# What the exercise asks:
Carry on the forum thread below about novelty pet hutches from the point where it stops.

# Excerpt provided:
=======

# Would these hutches appeal??



## reddyrufus (Jul 10, 2009)

Just wondered what you all thought of them? I'm wondering wether to have them put on my website or not? Would they appeal to many do you think? Pets at home have them in but are quite pricey.

Any feedback welcome

Novelty Hutches
sharples n grant homes, hutches 'n' cages


----------



## Marcia (Mar 10, 2009)

I think they would appeal to younger people who have rabbits/guinea pigs 
They look great


----------



## terriermaid (Nov 5, 2007)

ohhh there really doody:001_tt2:


----------



## animallover111 (Apr 25, 2009)

I love the pink castle,im not sure on the correct sizes for cages for rabbits etc but if they are big enough i think they are fab....


----------



## Jazzy (Apr 15, 2009)

Sorry I don't like them at all.


----------



## reddyrufus (Jul 10, 2009)

Jazzy said:


> Sorry I don't like them at all.


Don't apologise! I wouldn't have one myself

It's just to get an idea of what people think


----------



## animallover111 (Apr 25, 2009)

I would def have one i think they are super for children with pets 
not sure our ferrets would be pleased living in a pink castle hutch


----------



## CheekoAndCo (Jun 17, 2009)

I saw them in pets at home the other day. Not sure if I agree with them because kids were asking if they were allowed a rabbit/guinea pig because they liked the hutches. Maybe on a website it would be fine selling them but in a shop like pets at home it will only encourage them to get in poorly bred animals because the kids like the hutches so get an animal from the store then grow bored of the animal. Just my opinion  Plus I don't like my animals outside so I don't feel the need for a hutch either


----------



## CreativeLC (Aug 13, 2008)

I personally wouldn't want one in my garden but thats just me, i can see why people would like them though.


----------



## Matrix/Logan (May 7, 2009)

I am going to be really sad here and say i am 37 and i would have the pink one for my honey and i would have the fire engine shed for my Oscar!!

I think they are fab, my boys are 9 and 10 and didn't agree with me!! LOL:wink5:


----------



## Animals548 (Feb 22, 2009)

I think younger prople with Animals would like them but It's a really neat Idea!


----------



## reddyrufus (Jul 10, 2009)

Matrix/Logan said:


> I am going to be really sad here and say i am 37 and i would have the pink one for my honey and i would have the fire engine shed for my Oscar!!
> 
> I think they are fab, my boys are 9 and 10 and didn't agree with me!! LOL:wink5:


Thats really funny!


----------



## animallover111 (Apr 25, 2009)

Matrix/Logan said:


> I am going to be really sad here and say i am 37 and i would have the pink one for my honey and i would have the fire engine shed for my Oscar!!

=======

# Extracted lines:
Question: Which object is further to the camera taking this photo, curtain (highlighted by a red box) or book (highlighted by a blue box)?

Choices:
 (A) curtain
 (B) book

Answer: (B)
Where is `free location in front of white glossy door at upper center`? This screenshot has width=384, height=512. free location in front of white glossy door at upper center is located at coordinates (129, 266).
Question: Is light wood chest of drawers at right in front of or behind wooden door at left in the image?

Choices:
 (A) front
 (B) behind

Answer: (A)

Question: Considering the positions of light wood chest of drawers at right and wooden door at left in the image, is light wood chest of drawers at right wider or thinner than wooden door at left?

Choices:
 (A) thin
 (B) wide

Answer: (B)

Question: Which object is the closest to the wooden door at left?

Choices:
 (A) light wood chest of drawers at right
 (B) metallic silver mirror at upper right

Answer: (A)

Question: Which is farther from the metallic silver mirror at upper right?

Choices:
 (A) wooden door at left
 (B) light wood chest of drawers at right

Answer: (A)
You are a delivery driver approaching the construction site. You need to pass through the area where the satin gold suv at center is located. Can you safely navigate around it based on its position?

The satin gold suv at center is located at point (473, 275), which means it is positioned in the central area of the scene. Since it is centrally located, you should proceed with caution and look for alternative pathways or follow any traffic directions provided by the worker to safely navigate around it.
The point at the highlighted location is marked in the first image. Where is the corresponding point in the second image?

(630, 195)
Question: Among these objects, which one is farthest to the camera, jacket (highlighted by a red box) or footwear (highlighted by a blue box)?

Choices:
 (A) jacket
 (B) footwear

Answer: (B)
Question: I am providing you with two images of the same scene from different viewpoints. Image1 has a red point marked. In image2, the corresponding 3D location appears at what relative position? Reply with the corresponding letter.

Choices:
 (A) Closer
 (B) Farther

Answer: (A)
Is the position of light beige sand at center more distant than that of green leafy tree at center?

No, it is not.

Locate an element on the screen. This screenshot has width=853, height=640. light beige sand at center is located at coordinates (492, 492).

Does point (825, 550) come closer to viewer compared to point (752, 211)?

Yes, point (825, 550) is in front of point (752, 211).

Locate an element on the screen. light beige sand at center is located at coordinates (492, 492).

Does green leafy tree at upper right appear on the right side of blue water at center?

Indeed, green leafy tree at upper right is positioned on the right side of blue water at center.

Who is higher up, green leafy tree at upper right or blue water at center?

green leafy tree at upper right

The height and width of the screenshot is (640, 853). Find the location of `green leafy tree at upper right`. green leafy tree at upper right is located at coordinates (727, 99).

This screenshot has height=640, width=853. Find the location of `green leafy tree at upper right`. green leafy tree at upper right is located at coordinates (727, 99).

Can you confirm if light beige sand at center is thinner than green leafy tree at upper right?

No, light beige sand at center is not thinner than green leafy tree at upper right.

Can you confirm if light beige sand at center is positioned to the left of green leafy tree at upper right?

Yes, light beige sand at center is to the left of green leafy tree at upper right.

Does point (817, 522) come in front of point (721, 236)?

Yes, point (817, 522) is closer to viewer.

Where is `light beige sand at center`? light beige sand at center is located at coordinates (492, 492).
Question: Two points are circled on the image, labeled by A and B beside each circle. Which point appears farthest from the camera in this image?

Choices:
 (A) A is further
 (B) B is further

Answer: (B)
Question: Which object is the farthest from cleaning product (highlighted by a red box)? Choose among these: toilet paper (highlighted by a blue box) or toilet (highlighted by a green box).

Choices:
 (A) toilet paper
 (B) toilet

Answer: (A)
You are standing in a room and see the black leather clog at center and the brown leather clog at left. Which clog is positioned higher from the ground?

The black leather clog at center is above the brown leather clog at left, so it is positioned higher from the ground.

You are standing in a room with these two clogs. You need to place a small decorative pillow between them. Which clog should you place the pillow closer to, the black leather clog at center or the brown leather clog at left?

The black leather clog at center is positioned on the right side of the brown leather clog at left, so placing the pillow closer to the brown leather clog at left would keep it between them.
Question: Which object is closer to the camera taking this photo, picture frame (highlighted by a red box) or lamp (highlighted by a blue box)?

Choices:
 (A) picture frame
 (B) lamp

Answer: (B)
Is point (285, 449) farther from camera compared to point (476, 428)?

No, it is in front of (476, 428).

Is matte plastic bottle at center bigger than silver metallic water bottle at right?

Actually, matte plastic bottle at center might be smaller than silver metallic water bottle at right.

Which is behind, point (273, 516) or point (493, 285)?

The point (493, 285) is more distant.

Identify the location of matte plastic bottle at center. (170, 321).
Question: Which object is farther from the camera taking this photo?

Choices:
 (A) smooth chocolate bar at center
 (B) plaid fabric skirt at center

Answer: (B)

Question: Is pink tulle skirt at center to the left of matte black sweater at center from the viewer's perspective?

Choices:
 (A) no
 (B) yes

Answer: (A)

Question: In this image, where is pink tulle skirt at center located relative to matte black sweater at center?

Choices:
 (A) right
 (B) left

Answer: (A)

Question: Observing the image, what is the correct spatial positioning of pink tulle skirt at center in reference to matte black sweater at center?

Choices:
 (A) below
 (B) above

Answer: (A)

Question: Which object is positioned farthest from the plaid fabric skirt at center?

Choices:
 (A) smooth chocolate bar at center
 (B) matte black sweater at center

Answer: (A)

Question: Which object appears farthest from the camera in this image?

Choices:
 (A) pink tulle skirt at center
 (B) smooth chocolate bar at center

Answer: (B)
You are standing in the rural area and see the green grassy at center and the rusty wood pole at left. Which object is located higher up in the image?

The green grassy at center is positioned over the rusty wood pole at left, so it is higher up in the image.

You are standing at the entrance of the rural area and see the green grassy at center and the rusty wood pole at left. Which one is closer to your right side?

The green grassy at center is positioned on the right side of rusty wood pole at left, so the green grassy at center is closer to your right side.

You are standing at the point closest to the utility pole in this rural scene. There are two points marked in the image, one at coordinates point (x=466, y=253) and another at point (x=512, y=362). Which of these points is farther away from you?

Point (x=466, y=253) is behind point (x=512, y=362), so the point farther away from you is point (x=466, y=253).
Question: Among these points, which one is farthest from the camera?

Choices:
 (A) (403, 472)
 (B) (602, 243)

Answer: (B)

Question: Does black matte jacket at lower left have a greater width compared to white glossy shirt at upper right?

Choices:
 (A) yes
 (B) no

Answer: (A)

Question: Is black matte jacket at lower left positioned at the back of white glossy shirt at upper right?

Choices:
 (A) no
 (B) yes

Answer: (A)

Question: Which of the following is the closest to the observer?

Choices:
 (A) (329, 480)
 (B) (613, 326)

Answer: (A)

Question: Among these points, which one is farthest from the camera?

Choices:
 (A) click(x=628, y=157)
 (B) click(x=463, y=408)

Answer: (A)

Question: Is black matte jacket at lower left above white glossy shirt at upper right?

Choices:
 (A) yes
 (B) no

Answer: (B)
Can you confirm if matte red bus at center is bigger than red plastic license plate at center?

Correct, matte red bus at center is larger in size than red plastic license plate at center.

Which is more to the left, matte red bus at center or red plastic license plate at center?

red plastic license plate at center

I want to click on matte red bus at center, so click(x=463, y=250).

=======

# Response for this exercise:
> 
> I think they are fab, my boys are 9 and 10 and didn't agree with me!! LOL:wink5:


Aww bless your not sad i like the pink castle one too and im 33!! :blushing:


----------



## VampiricLust (Mar 3, 2008)

I think they are disgusting.

They translate to 3.93 ft long, 1.7ft wide and 3.55ft tall- as this is for two levels, it is 1.72 ft each level.

I would not even rehome a pair of guinea pigs to anything less than 4ft x 2ft.

The minimum size for 2 rabbits (as rabbits are very social animals and should be in at least pairs) is a 6ft x 2ft x 2ft with a 6ft x 4ft x 2ft run.

I think selling hutches like these are only encouraging impulse buying, by encouraging children to get them.

Which in turn, eventually means more rabbits in rescues when children tire of them


----------



## BeatrixPotter (Apr 3, 2009)

VampiricLust said:


> I think they are disgusting.
> 
> They translate to 3.93 ft long, 1.7ft wide and 3.55ft tall- as this is for two levels, it is 1.72 ft each level.
> 
> ...


I totally agree. They are far too small and encouraging children to want a pet just to have something to put in a pretty hutch that they will soon get fed up with.


----------



## shortbackandsides (Aug 28, 2008)

All these kind of commercially made and sold hutches and cages are to small!!!! check out the first hamster bowl "delux spacious living" yeah for a spider


----------



## cherrie_b (Dec 14, 2008)

As long as there is sufficient space, I think they are aceeee!!!!


----------



## Cuddypuppy (Jan 15, 2009)

I like them and my girls (aged 9 and 10) think they look great. The seem quite roomy too.


----------



## crofty (May 2, 2008)

I think they are pretty horrendous myself and agree with vamp.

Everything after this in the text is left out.